◆ Required work
A word-for-word transcription of all the data is required.

◆ Exercise data
..............................

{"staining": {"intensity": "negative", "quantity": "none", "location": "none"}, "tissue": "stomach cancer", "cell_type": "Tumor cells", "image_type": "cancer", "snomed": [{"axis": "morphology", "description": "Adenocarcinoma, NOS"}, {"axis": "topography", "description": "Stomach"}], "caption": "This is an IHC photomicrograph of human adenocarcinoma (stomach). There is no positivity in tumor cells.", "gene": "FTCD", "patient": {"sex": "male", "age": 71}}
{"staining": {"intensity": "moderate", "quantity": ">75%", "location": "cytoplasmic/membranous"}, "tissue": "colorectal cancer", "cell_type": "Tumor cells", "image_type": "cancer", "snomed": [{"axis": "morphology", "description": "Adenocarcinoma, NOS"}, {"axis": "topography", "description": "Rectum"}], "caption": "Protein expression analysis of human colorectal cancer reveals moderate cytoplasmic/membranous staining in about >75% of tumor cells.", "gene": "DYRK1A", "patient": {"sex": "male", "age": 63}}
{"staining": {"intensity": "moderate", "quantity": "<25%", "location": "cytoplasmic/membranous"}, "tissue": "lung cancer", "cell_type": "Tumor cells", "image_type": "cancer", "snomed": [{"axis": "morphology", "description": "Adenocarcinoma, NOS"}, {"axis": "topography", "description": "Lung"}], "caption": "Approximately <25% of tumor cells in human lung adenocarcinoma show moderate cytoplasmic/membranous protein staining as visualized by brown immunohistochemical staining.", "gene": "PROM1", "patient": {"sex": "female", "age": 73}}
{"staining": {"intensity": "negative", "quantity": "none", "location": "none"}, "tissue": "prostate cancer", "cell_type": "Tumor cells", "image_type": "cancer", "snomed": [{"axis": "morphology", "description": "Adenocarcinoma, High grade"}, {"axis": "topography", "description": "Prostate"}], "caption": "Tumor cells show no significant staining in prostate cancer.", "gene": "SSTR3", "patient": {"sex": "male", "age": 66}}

..............................

◆ Solution
{"staining": {"intensity": "negative", "quantity": "none", "location": "none"}, "tissue": "stomach cancer", "cell_type": "Tumor cells", "image_type": "cancer", "snomed": [{"axis": "morphology", "description": "Adenocarcinoma, NOS"}, {"axis": "topography", "description": "Stomach"}], "caption": "This is an IHC photomicrograph of human adenocarcinoma (stomach). There is no positivity in tumor cells.", "gene": "FTCD", "patient": {"sex": "male", "age": 71}}
{"staining": {"intensity": "moderate", "quantity": ">75%", "location": "cytoplasmic/membranous"}, "tissue": "colorectal cancer", "cell_type": "Tumor cells", "image_type": "cancer", "snomed": [{"axis": "morphology", "description": "Adenocarcinoma, NOS"}, {"axis": "topography", "description": "Rectum"}], "caption": "Protein expression analysis of human colorectal cancer reveals moderate cytoplasmic/membranous staining in about >75% of tumor cells.", "gene": "DYRK1A", "patient": {"sex": "male", "age": 63}}
{"staining": {"intensity": "moderate", "quantity": "<25%", "location": "cytoplasmic/membranous"}, "tissue": "lung cancer", "cell_type": "Tumor cells", "image_type": "cancer", "snomed": [{"axis": "morphology", "description": "Adenocarcinoma, NOS"}, {"axis": "topography", "description": "Lung"}], "caption": "Approximately <25% of tumor cells in human lung adenocarcinoma show moderate cytoplasmic/membranous protein staining as visualized by brown immunohistochemical staining.", "gene": "PROM1", "patient": {"sex": "female", "age": 73}}
{"staining": {"intensity": "negative", "quantity": "none", "location": "none"}, "tissue": "prostate cancer", "cell_type": "Tumor cells", "image_type": "cancer", "snomed": [{"axis": "morphology", "description": "Adenocarcinoma, High grade"}, {"axis": "topography", "description": "Prostate"}], "caption": "Tumor cells show no significant staining in prostate cancer.", "gene": "SSTR3", "patient": {"sex": "male", "age": 66}}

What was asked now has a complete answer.